Nimona

Nimona

25/10/2023 Opinie o filmach 0

Fajnie tak zobaczyć film, który naprawdę jest „metal”.

4/5

Ballister Boldheart właśnie zostaje zaszczycony honorem rycerza oraz jednym z obrońców krainy łączącej technologię i właśnie metalowe zbroje z mieczami dwuręcznymi. Podczas przyjmowania tytułu rycerskiego jednak miecz w ręku Ballistera zamienia się w laser i zabija królową – teraz jest on wrogiem numer jeden, a on musi oczyścić swe imię. Dołącza do niego Nimona – nieznajoma i dzika kobieta, która ma w tej historii własny cel, a w Ballisterze odkrywa bratnią duszę. Reszty szczegółów dowiecie się już z seansu, ponieważ kolejne detale są stopniowo wprowadzane do opowieści: przeszłość krainy, inne postaci, cała intryga, motywacje czy możliwości bohaterów. Odkrywamy to wszystko w trakcie, dzięki czemu cała przygoda jest nieco bardziej ekscytująca.

A jest to przygoda wykorzystująca atuty animacji, stawiająca na szybkie tempo i zabawę, wszystko to dzięki bohaterom, których chce się oglądać. Są w popkulturze bohaterowie, którzy tylko mówią, że jara ich przemoc, niszczenie oraz chaos. Nimona jednak taka naprawdę jest, ale nie mogę wam zdradzić zbyt wiele – bo to postać, którą warto poznać i zróbcie to, zachęcam was. Ballister z kolei był nikim, dopóki Królowa wmówiła mu, że może być kimś więcej, może być rycerzem, może coś znaczyć. I na początku filmu to traci, wręcz staje się wszystkim, kim nie chciał być. A jego relacje z Nimoną wprowadzają rewelacyjny balans do opowieści, wyrównując frajdę oraz misję, osiągnięcie celu z efektownym doprowadzeniem do tego. Motywacje bohaterów pokrywają się z motywacją filmu i opowieści, która pokazuje zagrożenia wynikające z wierzenia w przesądy, mity, kierowanie społeczeństwa strachem przed nieznanym zagrożeniem, „innością” oraz legendami przekazywanymi z ust do ust, gdzie szczegóły – a tym samym rzeczywistość – zostaje przekształcona. I kończymy w sytuacji, gdy wszyscy wierzą w coś, co prawdą nie jest, a pewni ludzie na tym tracą.

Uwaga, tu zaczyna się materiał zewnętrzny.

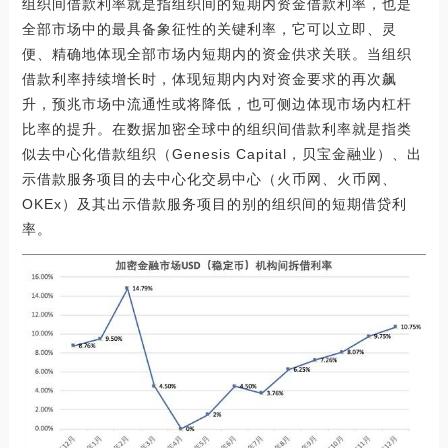
组织间借款利率就是指组织间的短期内资金借款利率，也是
全部市场中的最具备象征性的关键利率，它可以立即、灵
便、精确地体现全部市场内短期内的资金供求关联。当组织
借款利率持续增长时，体现短期内内对资金要求的再次飙
升，预兆市场中流通性或将降低，也可侧边体现市场内杠杆
比率的提升。在数据加密全球中的组织间借款利率就是指类
似去中心化借款组织（Genesis Capital，贝宝金融业）、出
示借款服务项目的去中心化交易中心（火币网、火币网、
OKEx）及其出示借款服务项目的别的组织间的短期借贷利
率。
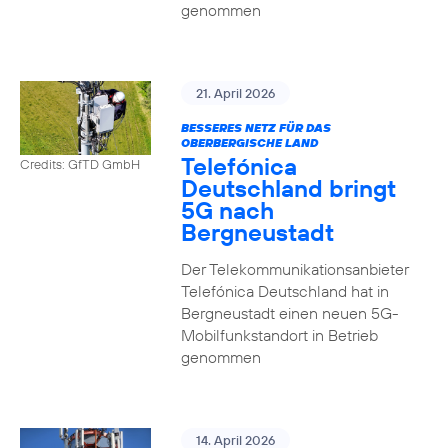
genommen
21. April 2026
BESSERES NETZ FÜR DAS
OBERBERGISCHE LAND
Telefónica
Credits: GfTD GmbH
Deutschland bringt
5G nach
Bergneustadt
Der Telekommunikationsanbieter
Telefónica Deutschland hat in
Bergneustadt einen neuen 5G-
Mobilfunkstandort in Betrieb
genommen
14. April 2026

Nie chcę tutaj zbytnio przesadzać, bo to nie jest kino idealne – historia jest dosyć przewidywalna i nie tworzy niewiele własnych momentów, w większości oglądamy remiks znanych scen z innych filmów (dla przykładu epilog to po prostu dezorientująca kopia epilogu Potworów i spółka). Niemniej kilka momentów się znajdzie, głównie wokół fantastycznych scen akcji (ucieczka z więzienia czy polowanie na gościa od mieczy, ale znajdzie się też dramaturgia w retrospekcji Nimony), a całość urzeka dzięki dwójce głównych protagonistów. To ich oglądamy, oni wypełniają tę znajomą historię swoją osobowością i charakterem, swoim ludzkim pierwiastkiem. I robią to tak dobrze, że w zasadzie nie miało dla mnie znaczenia, że wiem, w jaką stronę zmierza fabuła, bo nadal byłem przejęty tym, aby protagoniści osiągnęli swój cel. Oglądanie sprawiło mi dużo radości, wręcz mam ochotę nawet go obejrzeć jeszcze raz.

Teraz chcę kupić komiks. Wydaje się, że jest to jedna, spójna część. Szkoda tylko, że w miękkiej oprawie.